Forecasts of weakness in commercial construction have not played out as analysts expected, at least not yet, contend members of the Heating, Air-Conditioning & Refrigeration Distributors International (HARDI).
Robust demand for HVAC and other galvanized steel products has shown no signs of abating, said members of the wholesale trade group during their monthly conference call today. “We were scared by the AGC (Associated General Contractors) numbers, but have yet to see any decrease,” said one HARDI member.
For much of the year, AGC has been reporting declines in construction spending driven by continued drops in nonresidential construction activity as firms struggle with supply-chain disruptions, rising materials prices and labor shortages. But you couldn’t tell it from the HARDI members’ comments today:
- “Demand is exceptional. I see it continuing, maybe even into the first quarter next year.”
- “Demand is good. The trick has been managing the inventory.”
- “Demand is stronger than supply. We could sell much more if we were not under allocation. We continue to raise our average selling prices along with the market. It’s not pleasant, but it is working.”
- “Demand remains intact. Prices are high and we are on allocation with all our sources. Inventories are not in balance. We could sell more steel if we could get more steel.”

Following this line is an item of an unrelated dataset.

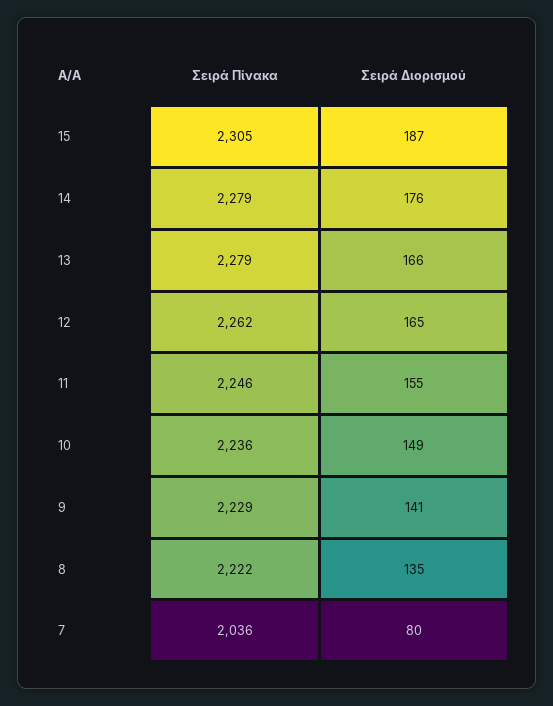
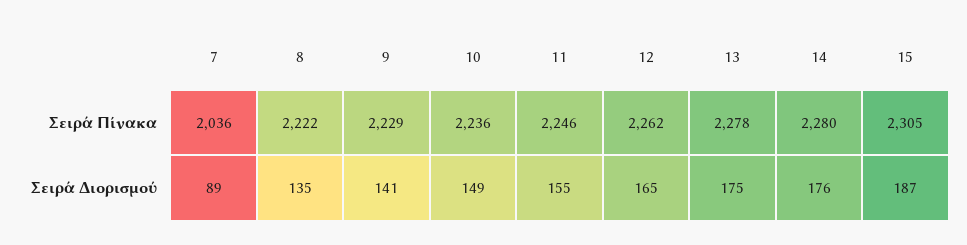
Σειρά Πίνακα, 14: 2279 -> 2280
Σειρά Πίνακα, 13: 2279 -> 2278
Σειρά Διορισμού, 13: 166 -> 175
Σειρά Διορισμού, 7: 80 -> 89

The wholesalers on the call continued to report almost no availability of galvanized on the spot market and dramatically extended lead times from the mills. Base prices on galvanized steel have increased by more than $120 per ton ($6 per cwt) in the past month. Inventories remain lean. “It’s the same song we have been singing for the past eight months,” said one source.
John Packard, president and publisher of Steel Market Update, reported that industry sentiment remains near all-time highs despite the tight supplies and lack of availability that continue to frustrate steel buyers. SMU puts the current base price for galvanized steel at $2,060 per ton ($103 per cwt), with lead times from most mills in excess of 13 weeks. “The domestic mills are all full, that’s the bottom line,” he said. “They cannot produce enough steel to manage the demand. I don’t expect to see much more spot availability through the balance of the year.”
One executive on the call said his company is seeing some pushback of jobs into next year as customers anticipate declines in the price of steel. But the phenomenon does not appear widespread. Said another: “We are not seeing that at an alarming level. In the Southeast, the projects for hotels, warehouses and data centers are all moving forward.”
Frustrated by their inability to build inventory, some HARDI members have increased their foreign purchases. Import prices are “competitive enough to consider, particularly on light gauge,” noted one wholesaler. Delays in ocean freight and sky-high trucking costs remain troublesome.
Top of mind for all the HARDI members is the question of how long steel prices can persist at such lofty levels. “The price of lumber has had a similar trajectory to steel. Lumber is now at one-third of its peak in May. I know each commodity plays by a different set of rules, but I still struggle with steel reaching and staying at this very high peak,” commented one wholesaler.
In a flash survey of the HARDI members on the call, almost all predicted galvanized steel prices would rise by at least another $20-80 per ton ($1-4 per cwt) over the next 30 days. Far from anticipating a correction, more than half expect prices to be up another $40-120 per ton ($2-6 per cwt) six months from now. Less than 20% expect galvanized prices to be significantly lower by the end of the year. Almost all, 85%, expect it will be December or even later before prices begin to fall.
As Packard noted: “The economy is booming, and everyone is making money despite the ridiculously high prices.”
Steel Market Update participates in a monthly steel conference call hosted by HARDI. The call is dedicated to a better understanding of the galvanized steel market. The participants are HARDI member companies, wholesalers who supply products to the construction markets. Also on the call are service centers and manufacturing companies that either buy or sell galvanized sheet and coil products used in the HVAC industry and are suppliers to the HARDI member companies.